Летчики называли этот огонь «флэком»; стрелку́ такой «флэк» часто казался взметнувшейся вверх чернильной струей, которая расползалась по небу, как чернила на промокашке. Маленький человечек (умещались в круговой башне лишь маленькие), согнувшись в три погибели, сидел со своими пулеметами в этом гнезде, как в коконе, напоминая насекомое под стеклянным колпаком. Круговая башня представляла собой металлическую полусферу со стеклянным иллюминатором, торчавшую из фюзеляжа B-17, как раздувшийся пупок. Под крохотным куполом находились два пулемета пятидесятого калибра и маленький человечек, в невеселые обязанности которого входила ловля вражеского истребителя в пулеметный прицел. Башня вращалась, и вместе с ней вращался стрелок. В его распоряжении были деревянные рукоятки с кнопкой на конце для ведения огня; башенный стрелок, вцепившийся в эти рычаги, напоминал какой-то грозный эмбрион в легкопроницаемой оболочке, который высунулся из чрева матери, чтобы защитить ее. Рукоятки служили и для вращения башни — она поворачивалась до некой мертвой точки, за которой появлялась опасность попадания в собственный пропеллер.
«Ощущая под ногами небо, стрелок в капсуле, вынесенной наружу, — писал Гарп, — чувствовал себя особенно неуютно. Перед приземлением, если срабатывал механизм, круговая башня втягивалась внутрь. Если же не срабатывал, круговая башня высекала сноп искр из взлетно-посадочной полосы не хуже, чем автомобиль, тормозящий на полном ходу».

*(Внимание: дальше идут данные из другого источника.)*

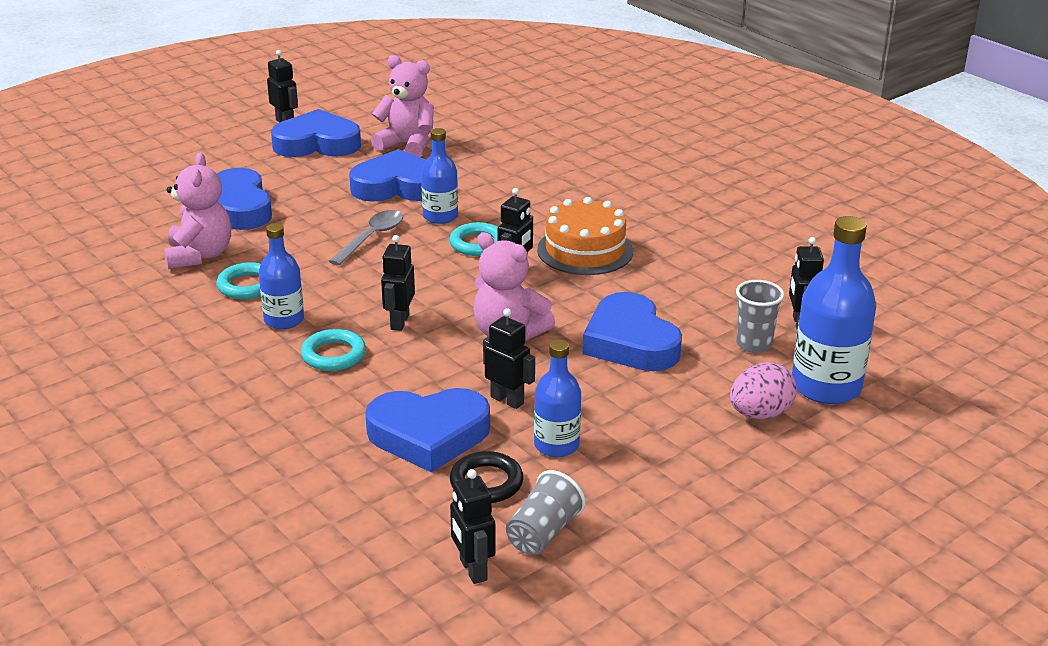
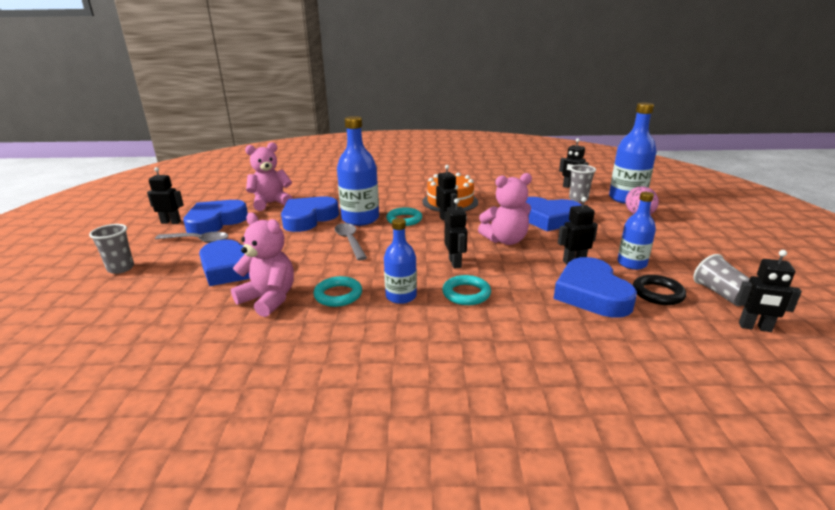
camera: 50 degrees left, 5 degrees down
(169, 158) = (121, 268): none -> grey cup
(265, 159) = (198, 241): none -> grey spoon
(399, 322) = (455, 263): black robot -> black robot turned 150 degrees counterclockwise
(428, 435) = (591, 294): blue heart -> blue heart turned 135 degrees clockwise
(440, 216) = (360, 219): blue bottle -> blue bottle, size x1.64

Техник-сержант Гарп, башенный стрелок, заглянувший в глаза смерти, служил в Восьмом воздушном полку — соединении, которое бомбило континент, базируясь в Англии. До назначения башенным стрелком сержант Гарп успел повоевать и носовым стрелком на В-17С, и фюзеляжным на В-17Е.
Гарпу не нравилась фюзеляжная стрельба на В-17Е. Двое стрелков были втиснуты в корпус самолета, их амбразуры находились друг против друга, и в результате Гарп получал по уху всякий раз, как его напарник поворачивал свой пулемет одновременно с Гарпом. Именно по этой причине в более поздних моделях В-17Е амбразуры были разведены под углом. Но этих преобразований сержант Гарп уже не застал.
Его боевым крещением стал дневной налет В-17Е на французский город Руан 17 августа 1942 года. Операция прошла без потерь. Техник-сержант Гарп, исполняя обязанности фюзеляжного стрелка, один раз получил от своего товарища по левому уху и два раза по правому. Дело усугублялось еще тем, что второй стрелок был гораздо выше Гарпа, в силу чего его локти находились как раз на уровне ушей сержанта.
Место в круговой башне в тот первый день над Руаном занимал парень по фамилии Фаулер, который был еще меньше Гарпа. До войны Фаулер был жокеем. Он стрелял лучше Гарпа, но Гарп тем не менее метил на его место. Он был сиротой и, судя по всему, любил одиночество. Да и локти партнера были малоприятным соседством. Конечно, как и многие, он мечтал о пятидесятом боевом вылете, после которого маячил перевод во Второй воздушный полк — учебное подразделение для подготовки экипажей бомбардировщиков, откуда он мог бы спокойно уйти в отставку в качестве инструктора по стрельбе. До гибели Фаулера Гарп завидовал ему: у бывшего жокея был индивидуальный закуток, где никого, кроме тебя, нет. «Вонь в этом закутке страшная, особенно если много пердишь», — говорил Фаулер. Он был законченный циник, пользовавшийся дурной репутацией у медсестер полевого госпиталя.